**Problem to work on**
Exactly the lines from the beginning of the records below through the line with "prix : un expert" must be given again, without pictures.

(Excerpts from a dataset)
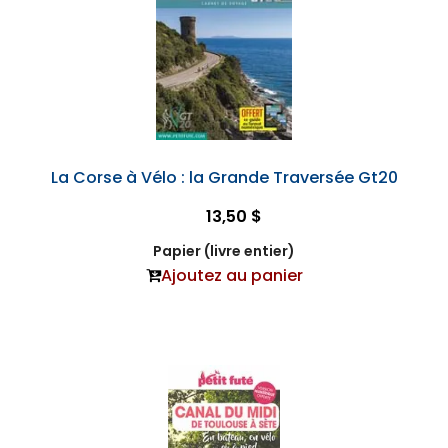
La Corse à Vélo : la Grande Traversée Gt20
13,50 $
Papier (livre entier)
Ajoutez au panier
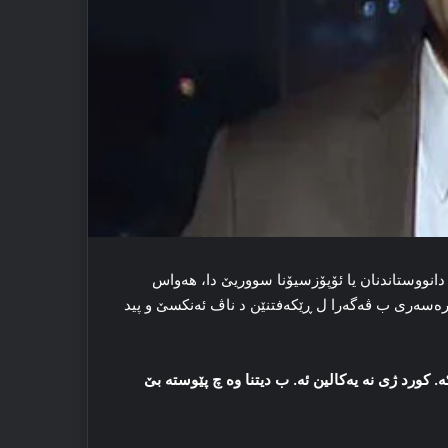
ا دانووستاندنان یا ئۆپۆزسیۆنا سووریێ دا، هه‌واس
ه‌سه‌ری ب ڤه‌گه‌را ل ڕێکه‌فتنێن د ناڤ ئه‌نکسێ و پید
کورد ژی نه‌ یه‌کالین ئه‌. ب دیتنا وه‌ چ پێوسته‌ بێ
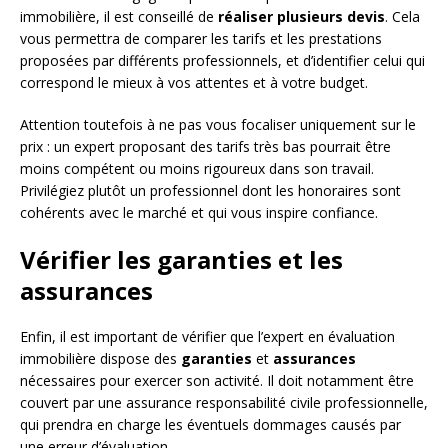
immobilière, il est conseillé de
réaliser plusieurs devis
. Cela
vous permettra de comparer les tarifs et les prestations
proposées par différents professionnels, et d’identifier celui qui
correspond le mieux à vos attentes et à votre budget.
Attention toutefois à ne pas vous focaliser uniquement sur le
prix : un expert proposant des tarifs très bas pourrait être
moins compétent ou moins rigoureux dans son travail.
Privilégiez plutôt un professionnel dont les honoraires sont
cohérents avec le marché et qui vous inspire confiance.
Vérifier les garanties et les
assurances
Enfin, il est important de vérifier que l’expert en évaluation
immobilière dispose des
garanties
et
assurances
nécessaires pour exercer son activité. Il doit notamment être
couvert par une assurance responsabilité civile professionnelle,
qui prendra en charge les éventuels dommages causés par
une erreur d’évaluation.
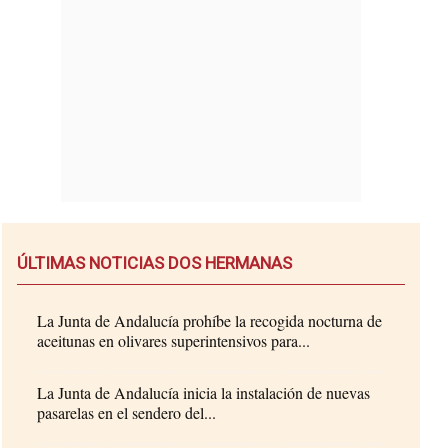
ÚLTIMAS NOTICIAS DOS HERMANAS
La Junta de Andalucía prohíbe la recogida nocturna de
aceitunas en olivares superintensivos para...
La Junta de Andalucía inicia la instalación de nuevas
pasarelas en el sendero del...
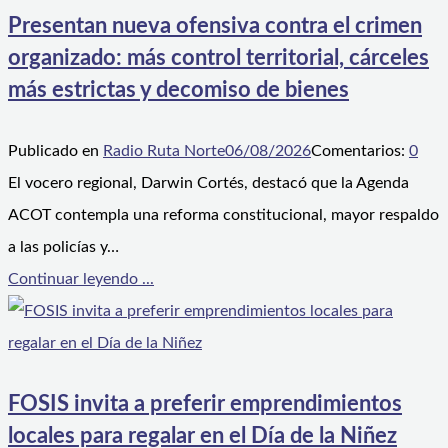
Presentan nueva ofensiva contra el crimen
organizado: más control territorial, cárceles
más estrictas y decomiso de bienes
Publicado en
Radio Ruta Norte
06/08/2026
Comentarios:
0
El vocero regional, Darwin Cortés, destacó que la Agenda
ACOT contempla una reforma constitucional, mayor respaldo
a las policías y…
Continuar leyendo ...
FOSIS invita a preferir emprendimientos
locales para regalar en el Día de la Niñez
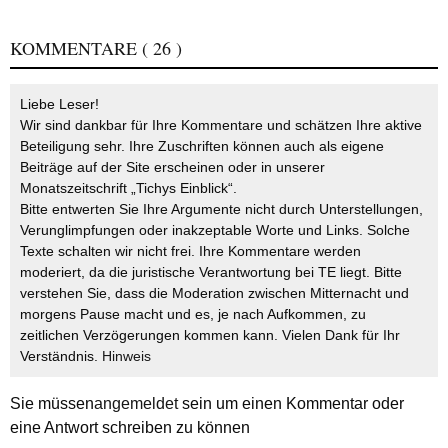
KOMMENTARE
( 26 )
Liebe Leser!
Wir sind dankbar für Ihre Kommentare und schätzen Ihre aktive
Beteiligung sehr. Ihre Zuschriften können auch als eigene
Beiträge auf der Site erscheinen oder in unserer
Monatszeitschrift „Tichys Einblick“.
Bitte entwerten Sie Ihre Argumente nicht durch Unterstellungen,
Verunglimpfungen oder inakzeptable Worte und Links. Solche
Texte schalten wir nicht frei. Ihre Kommentare werden
moderiert, da die juristische Verantwortung bei TE liegt. Bitte
verstehen Sie, dass die Moderation zwischen Mitternacht und
morgens Pause macht und es, je nach Aufkommen, zu
zeitlichen Verzögerungen kommen kann. Vielen Dank für Ihr
Verständnis.
Hinweis
Sie müssen
angemeldet
sein um einen Kommentar oder
eine Antwort schreiben zu können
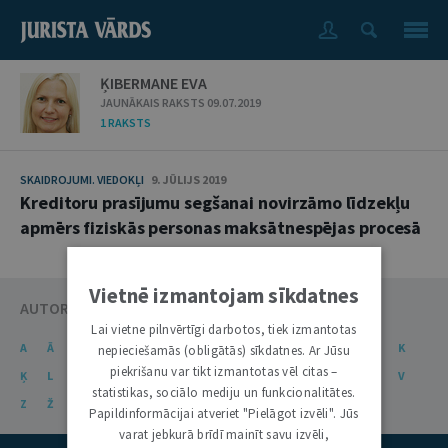
ĶIBERMANE EVA
JAUNĀKAIS RAKSTS 09.07.2019
1 RAKSTS
SKAIDROJUMI. VIEDOKĻI
9. JŪLIJS 2019
Kreditoru prasījumu segšanai novirzāmo līdzekļu
apmērs fiziskās personas maksātnespējas procesā
Vietnē izmantojam sīkdatnes
AUTORU KATALOGS
Lai vietne pilnvērtīgi darbotos, tiek izmantotas
A
Ā
B
C
Č
D
E
Ē
F
G
Ģ
H
I
J
K
nepieciešamās (obligātās) sīkdatnes. Ar Jūsu
piekrišanu var tikt izmantotas vēl citas –
Ķ
L
Ļ
M
N
Ņ
O
P
R
S
Š
T
U
Ū
V
statistikas, sociālo mediju un funkcionalitātes.
Z
Ž
Papildinformācijai atveriet "Pielāgot izvēli". Jūs
varat jebkurā brīdī mainīt savu izvēli,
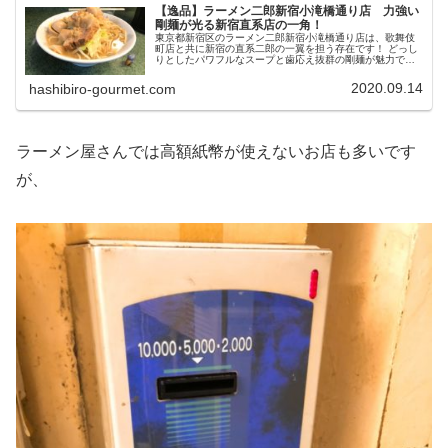
【逸品】ラーメン二郎新宿小滝橋通り店 力強い
剛麺が光る新宿直系店の一角！
東京都新宿区のラーメン二郎新宿小滝橋通り店は、歌舞伎
町店と共に新宿の直系二郎の一翼を担う存在です！ どっし
りとしたパワフルなスープと歯応え抜群の剛麺が魅力で、
麺増し仕様の大二郎も用意されているので大食いさんもお
腹いっぱい楽しめます！
2020.09.14
hashibiro-gourmet.com
ラーメン屋さんでは高額紙幣が使えないお店も多いです
が、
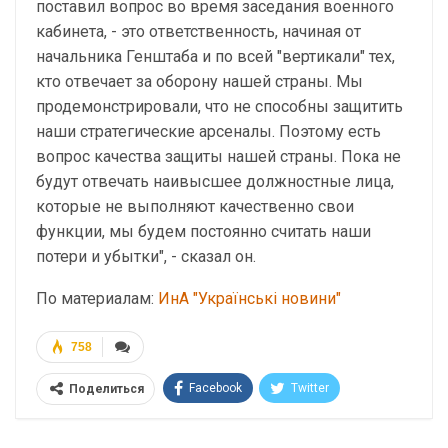
поставил вопрос во время заседания военного
кабинета, - это ответственность, начиная от
начальника Генштаба и по всей "вертикали" тех,
кто отвечает за оборону нашей страны. Мы
продемонстрировали, что не способны защитить
наши стратегические арсеналы. Поэтому есть
вопрос качества защиты нашей страны. Пока не
будут отвечать наивысшее должностные лица,
которые не выполняют качественно свои
функции, мы будем постоянно считать наши
потери и убытки", - сказал он.
По материалам:
ИнА "Українські новини"
758
Facebook
Twitter
Поделиться
Telegram
Google+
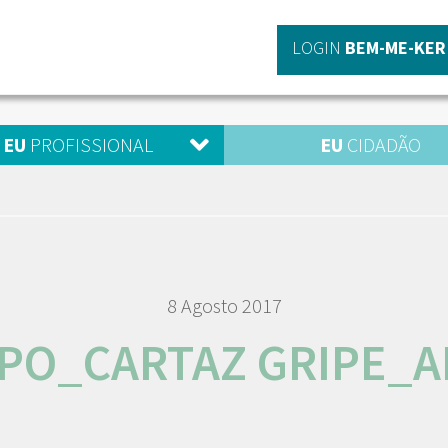
LOGIN
BEM-ME-KER
EU
PROFISSIONAL
EU
CIDADÃO
8 Agosto 2017
IPO_CARTAZ GRIPE_A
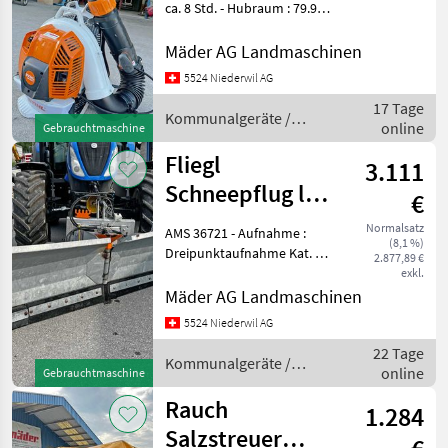
ca. 8 Std. - Hubraum : 79.9
Rauch
cm3 - Gewicht : 11.7 kg -
Belrobotics
Blasrohr : Länge verstellbar
Mäder AG Landmaschinen
- Baujahr : 05.2025 -
GKB
5524 Niederwil AG
Neupreis : Fr. 1190.- - Z
HDK
17 Tage
Kommunalgeräte /
Alle
online
Gebrauchtmaschine
Stihl
anzeigen
Fliegl
3.111
MARKTPLATZ
Schneepflug leer
€
Mammut Duplex
Marktplatz
Händlerangebote
Kleinanzeigen
Normalsatz
AMS 36721 - Aufnahme :
(8,1 %)
3000mm
Dreipunktaufnahme Kat. 2 -
2.877,89 €
Ausführung : verzink -
exkl.
Schildhöhe : 980 mm ca.
Mäder AG Landmaschinen
aussen - Tech. Daten :
5524 Niederwil AG
Seitliche Bodenanpassung
22 Tage
± 5° - Flügel :
Kommunalgeräte /
online
Gebrauchtmaschine
Fliegl
Rauch
1.284
Salzstreuer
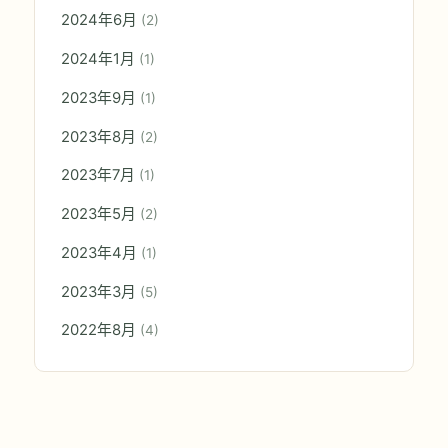
2024年6月
(2)
2024年1月
(1)
2023年9月
(1)
2023年8月
(2)
2023年7月
(1)
2023年5月
(2)
2023年4月
(1)
2023年3月
(5)
2022年8月
(4)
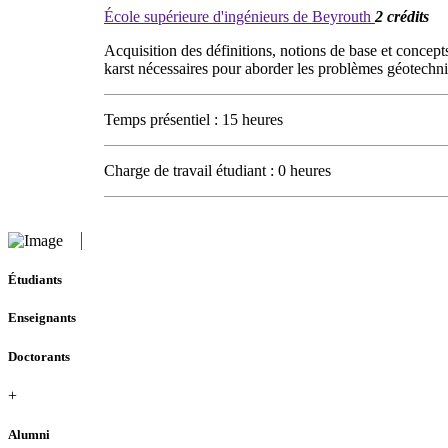
École supérieure d'ingénieurs de Beyrouth
2 crédits
Acquisition des définitions, notions de base et concep
karst nécessaires pour aborder les problèmes géotechni
Temps présentiel : 15 heures
Charge de travail étudiant : 0 heures
Étudiants
Enseignants
Doctorants
+
Alumni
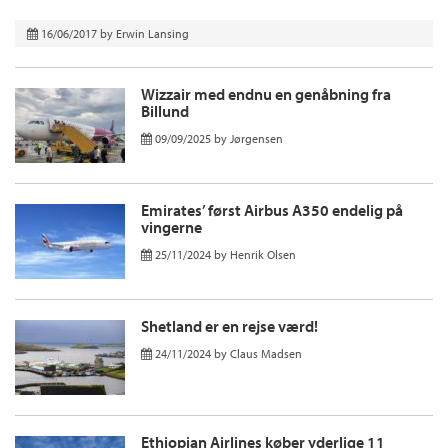
16/06/2017
by
Erwin Lansing
Wizzair med endnu en genåbning fra
Billund
09/09/2025
by
Jørgensen
Emirates’ først Airbus A350 endelig på
vingerne
25/11/2024
by
Henrik Olsen
Shetland er en rejse værd!
24/11/2024
by
Claus Madsen
Ethiopian Airlines køber yderlige 11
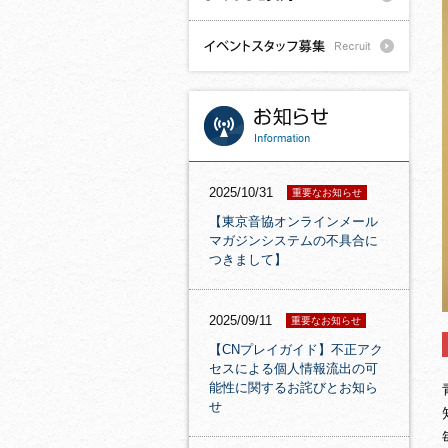
2025/10/31
重要なお知らせ
【東京音協オンラインメール
マガジンシステムの不具合に
つきまして】
2025/09/11
重要なお知らせ
【CNプレイガイド】不正アク
セスによる個人情報流出の可
能性に関するお詫びとお知ら
せ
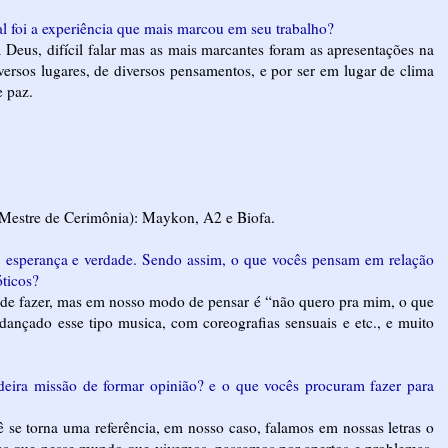
l foi a experiência que mais marcou em seu trabalho?
a Deus, difícil falar mas as mais marcantes foram as apresentações na
rsos lugares, de diversos pensamentos, e por ser em lugar de clima
 paz.
(Mestre de Cerimônia): Maykon, A2 e Biofa.
, esperança e verdade. Sendo assim, o que vocês pensam em relação
ticos?
 de fazer, mas em nosso modo de pensar é “não quero pra mim, o que
dançado esse tipo musica, com coreografias sensuais e etc., e muito
deira missão de formar opinião? e o que vocês procuram fazer para
ê se torna uma referência, em nosso caso, falamos em nossas letras o
las que nesse mundo que vivemos, passamos por apertos e problemas,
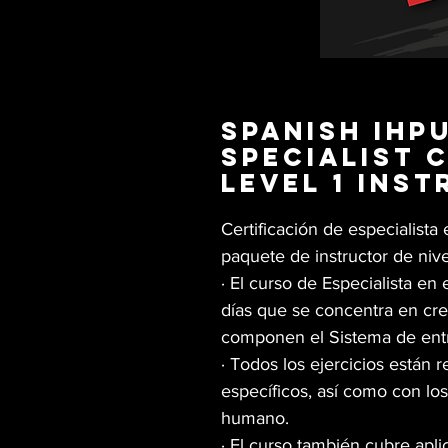
Spanish IHPU
Specialist 
Level 1 Ins
Certificación de especialista
paquete de instructor de nive
· El curso de Especialista en
días que se concentra en cr
componen el Sistema de entr
· Todos los ejercicios están
específicos, así como con lo
humano.
· El curso también cubre apli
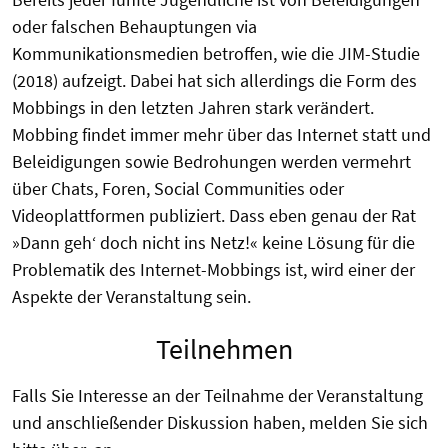
oder falschen Behauptungen via
Kommunikationsmedien betroffen, wie die JIM-Studie
(2018) aufzeigt. Dabei hat sich allerdings die Form des
Mobbings in den letzten Jahren stark verändert.
Mobbing findet immer mehr über das Internet statt und
Beleidigungen sowie Bedrohungen werden vermehrt
über Chats, Foren, Social Communities oder
Videoplattformen publiziert. Dass eben genau der Rat
»Dann geh‘ doch nicht ins Netz!« keine Lösung für die
Problematik des Internet-Mobbings ist, wird einer der
Aspekte der Veranstaltung sein.
Teilnehmen
Falls Sie Interesse an der Teilnahme der Veranstaltung
und anschließender Diskussion haben, melden Sie sich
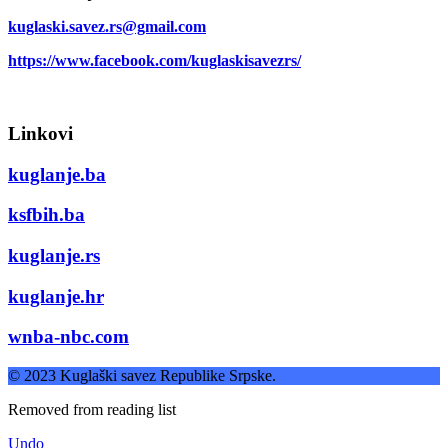
kuglaski.savez.rs@gmail.com
https://www.facebook.com/kuglaskisavezrs/
Linkovi
kuglanje.ba
ksfbih.ba
kuglanje.rs
kuglanje.hr
wnba-nbc.com
© 2023 Kuglaški savez Republike Srpske.
Removed from reading list
Undo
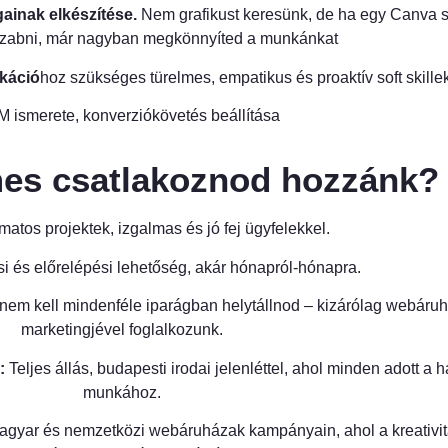
gainak elkészítése.
Nem grafikust keresünk, de ha egy Canva s
 szabni, már nagyban megkönnyíted a munkánkat
káció
hoz szükséges türelmes, empatikus és proaktív soft skille
M ismerete, konverziókövetés beállítása
mes csatlakoznod hozzánk?
amatos projektek, izgalmas és jó fej ügyfelekkel.
i és előrelépési lehetőség, akár hónapról-hónapra.
em kell mindenféle iparágban helytállnod – kizárólag webáru
marketingjével foglalkozunk.
:
Teljes állás, budapesti irodai jelenléttel, ahol minden adott a 
munkához.
gyar és nemzetközi webáruházak kampányain, ahol a kreativi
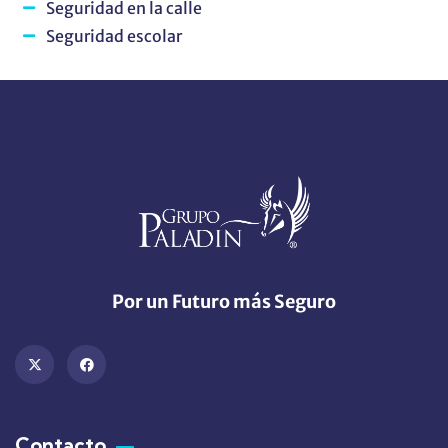
Seguridad en la calle
Seguridad escolar
Por un Futuro más Seguro
Contacto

**Task response**
La Corse à Vélo : la Grande Traversée Gt20
13,50 $
Papier (livre entier)
Ajoutez au panier
ا دانووستاندنان یا ئۆپۆزسیۆنا سووریێ دا، هه‌واس
ه‌سه‌ری ب ڤه‌گه‌را ل ڕێکه‌فتنێن د ناڤ ئه‌نکسێ و پید
کورد ژی نه‌ یه‌کالین ئه‌. ب دیتنا وه‌ چ پێوسته‌ بێ
immobilière, il est conseillé de
réaliser plusieurs devis
. Cela
vous permettra de comparer les tarifs et les prestations
proposées par différents professionnels, et d’identifier celui qui
correspond le mieux à vos attentes et à votre budget.
Attention toutefois à ne pas vous focaliser uniquement sur le
prix : un expert proposant des tarifs très bas pourrait être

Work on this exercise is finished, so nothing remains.